The answer turned out to be unexpectedly simple: We should curate our way out of trouble. The arts should do what Art does. Specifically: to curate exhibitions and projects aimed at international galleries and networks; to move the cultural horizon beyond the constricted UK context to where there were still opportunities for funding and partnerships committed to culture qua culture. It may seem simple now but I lost count of the number of meetings at which someone said: why has no-one thought of this before?

I had imagined that this would be the way forward for Bury, but unexpectedly galleries and museums across the north threw their hats into the ring realising that it offered opportunity to all. Pretty quickly I had lost count of how many had joined the project – it is somewhere around forty now, I think.

I planned to focus on Japan initially, as we had experience working there; but as the British Council got involved we were quickly steered to China as the UK’s top priority: hence my trips to China in October 2011 and April 2012 to negotiate and set up projects. As much of the detail was delicate, diplomatic and intensely demanding, confidentiality became essential to progress the plans: so behind the scenes me and my team (who have been remarkable) have been working on the hardest, most complicated project we’ve ever attempted; meanwhile outwardly, my social media presence was near silence.

However, as the first project of this new vision is close to opening, it’s now time to resurface. I’ll expand on the project in a future blog, but suffice it to say our team has put together an exhibition called “Toward Modernity: 300 years of British Art” - drawn from 19 UK museums and touring to 6 national museums in China. So I’ll be in Changsha (Hunan Provincial Museum pictured) again in September for the opening and then again in Beijing in November. In between I’ll be in Austria and Italy setting up a new partnership in the area of public art and creative industries and in the early new year I’ll be in Japan and maybe South Korea working on more touring exhibitions. (It’s not just me; by the way, members of my team are booked for the European Sculpture Network in Celle, Germany in September and the Glasgow Europe conference in November. As I write the incomparable Kat McClung-Oakes is in Tampere, Finland, setting up our Turner exhibition and Josef Minta has just come back from an EU digital museums conference in Barcelona).

Having ‘worked through’ the transition from the Text Festival to world tours, I thought that my observations in the interview with Derek would now seem out of date but I think it still covers what I thought of the Festival.
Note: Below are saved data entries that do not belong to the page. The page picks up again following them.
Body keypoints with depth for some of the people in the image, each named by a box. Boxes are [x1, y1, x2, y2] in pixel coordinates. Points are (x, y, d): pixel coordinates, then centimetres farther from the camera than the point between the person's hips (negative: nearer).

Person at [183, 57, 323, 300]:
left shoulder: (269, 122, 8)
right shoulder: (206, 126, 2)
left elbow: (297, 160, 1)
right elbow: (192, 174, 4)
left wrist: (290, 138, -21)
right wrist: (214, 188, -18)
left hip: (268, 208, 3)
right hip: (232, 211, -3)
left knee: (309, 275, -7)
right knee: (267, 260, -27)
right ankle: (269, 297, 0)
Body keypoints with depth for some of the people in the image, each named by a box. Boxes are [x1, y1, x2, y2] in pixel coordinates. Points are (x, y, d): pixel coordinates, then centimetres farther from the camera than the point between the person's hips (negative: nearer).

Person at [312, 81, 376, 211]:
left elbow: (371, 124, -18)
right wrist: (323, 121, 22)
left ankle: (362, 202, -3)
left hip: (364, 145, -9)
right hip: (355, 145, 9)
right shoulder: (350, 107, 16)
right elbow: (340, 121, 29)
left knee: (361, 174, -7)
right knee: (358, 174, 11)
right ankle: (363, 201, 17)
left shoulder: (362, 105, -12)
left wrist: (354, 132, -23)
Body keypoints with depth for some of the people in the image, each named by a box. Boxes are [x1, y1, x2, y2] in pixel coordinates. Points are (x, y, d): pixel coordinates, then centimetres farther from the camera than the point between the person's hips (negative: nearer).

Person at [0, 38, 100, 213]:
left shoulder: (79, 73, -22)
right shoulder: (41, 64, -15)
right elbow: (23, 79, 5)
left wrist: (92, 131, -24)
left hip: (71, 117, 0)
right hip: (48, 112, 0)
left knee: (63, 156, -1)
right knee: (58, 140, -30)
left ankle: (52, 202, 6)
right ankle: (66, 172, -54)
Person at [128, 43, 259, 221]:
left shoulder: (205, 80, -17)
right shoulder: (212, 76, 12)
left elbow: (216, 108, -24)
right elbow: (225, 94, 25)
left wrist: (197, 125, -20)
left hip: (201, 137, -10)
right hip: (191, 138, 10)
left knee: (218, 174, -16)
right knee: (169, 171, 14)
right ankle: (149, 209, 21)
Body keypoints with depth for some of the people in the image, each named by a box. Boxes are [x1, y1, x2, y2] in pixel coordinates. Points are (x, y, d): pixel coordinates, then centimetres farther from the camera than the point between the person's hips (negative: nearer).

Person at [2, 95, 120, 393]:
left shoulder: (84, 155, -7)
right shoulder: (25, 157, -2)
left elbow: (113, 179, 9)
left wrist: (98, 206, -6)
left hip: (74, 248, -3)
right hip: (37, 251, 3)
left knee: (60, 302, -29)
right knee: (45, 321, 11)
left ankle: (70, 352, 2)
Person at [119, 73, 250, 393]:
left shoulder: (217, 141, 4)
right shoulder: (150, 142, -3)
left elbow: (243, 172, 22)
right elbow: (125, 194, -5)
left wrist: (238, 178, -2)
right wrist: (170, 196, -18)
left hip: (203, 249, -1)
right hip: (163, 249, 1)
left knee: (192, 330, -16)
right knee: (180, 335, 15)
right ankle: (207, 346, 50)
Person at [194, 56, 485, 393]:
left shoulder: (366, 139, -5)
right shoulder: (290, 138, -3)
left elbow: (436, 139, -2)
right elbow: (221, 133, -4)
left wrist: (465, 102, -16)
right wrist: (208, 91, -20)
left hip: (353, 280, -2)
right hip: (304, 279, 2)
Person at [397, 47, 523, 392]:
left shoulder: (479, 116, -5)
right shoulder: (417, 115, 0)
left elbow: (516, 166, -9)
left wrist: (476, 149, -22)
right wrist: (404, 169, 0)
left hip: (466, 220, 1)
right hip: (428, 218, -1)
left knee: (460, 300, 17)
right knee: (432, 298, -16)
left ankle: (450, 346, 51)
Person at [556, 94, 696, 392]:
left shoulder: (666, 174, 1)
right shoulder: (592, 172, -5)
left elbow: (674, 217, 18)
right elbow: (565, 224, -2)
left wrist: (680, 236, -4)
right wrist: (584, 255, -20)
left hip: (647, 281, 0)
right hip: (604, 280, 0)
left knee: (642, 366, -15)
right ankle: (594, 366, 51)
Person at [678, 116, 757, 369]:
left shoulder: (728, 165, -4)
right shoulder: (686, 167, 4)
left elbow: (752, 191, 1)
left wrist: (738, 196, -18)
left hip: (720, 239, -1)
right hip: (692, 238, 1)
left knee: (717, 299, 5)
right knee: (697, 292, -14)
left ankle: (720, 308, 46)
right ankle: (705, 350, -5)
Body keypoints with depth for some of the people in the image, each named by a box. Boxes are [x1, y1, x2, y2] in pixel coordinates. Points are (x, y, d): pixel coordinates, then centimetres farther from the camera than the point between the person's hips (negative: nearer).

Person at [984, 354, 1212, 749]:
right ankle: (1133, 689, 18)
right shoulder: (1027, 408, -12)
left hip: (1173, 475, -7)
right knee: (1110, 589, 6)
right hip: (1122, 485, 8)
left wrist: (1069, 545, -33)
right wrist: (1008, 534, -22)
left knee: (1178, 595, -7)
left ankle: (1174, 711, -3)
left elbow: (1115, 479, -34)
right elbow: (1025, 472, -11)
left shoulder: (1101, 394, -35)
As I predicted despite my protestations I am now working on a 2014 Text Festival, and as I projected then, the questions that seemed to me unacknowledged challenges for poets will probably surface; although maybe not, as poetry has seemed less and less relevant as the year has passed: my latest poetry book will be lucky if it is read by 50 people; the exhibition I have organised in China will be seen by 4 million. Maybe this was one of the reasons why my book was called “The End of Poetry”. 

 
I have missed blogging: I originally started blogging because I liked moaning about crap books, films and exhibitions. And over the last year there have been many things I could and should have moaned about, but now I’m back!